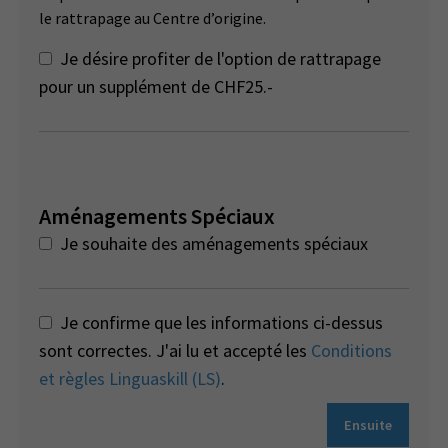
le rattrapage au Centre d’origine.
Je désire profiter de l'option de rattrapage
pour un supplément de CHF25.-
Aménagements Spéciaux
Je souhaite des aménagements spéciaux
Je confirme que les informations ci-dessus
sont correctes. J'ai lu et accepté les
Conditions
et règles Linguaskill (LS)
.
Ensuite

==

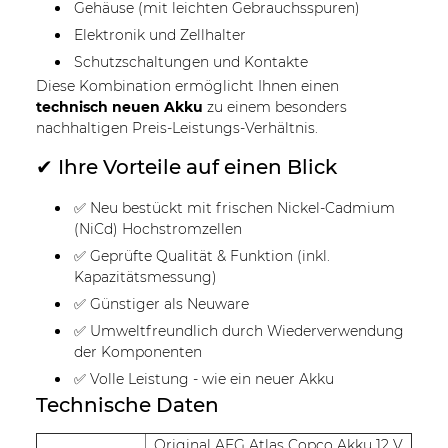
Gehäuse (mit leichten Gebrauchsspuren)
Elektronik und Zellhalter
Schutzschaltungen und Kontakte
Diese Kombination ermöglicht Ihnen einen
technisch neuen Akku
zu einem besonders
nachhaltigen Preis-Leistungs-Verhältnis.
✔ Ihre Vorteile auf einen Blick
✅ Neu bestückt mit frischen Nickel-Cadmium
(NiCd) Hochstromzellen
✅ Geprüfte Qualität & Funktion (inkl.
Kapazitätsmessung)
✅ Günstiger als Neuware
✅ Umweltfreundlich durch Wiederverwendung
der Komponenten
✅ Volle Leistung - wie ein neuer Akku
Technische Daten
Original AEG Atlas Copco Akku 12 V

Activity:
Could you set down, exactly as written, the lines above between the one holding "Technische Daten" and the one holding "Original AEG Atlas Copco Akku 12 V", inclusive, and nothing more?

Completed task:
Technische Daten
Original AEG Atlas Copco Akku 12 V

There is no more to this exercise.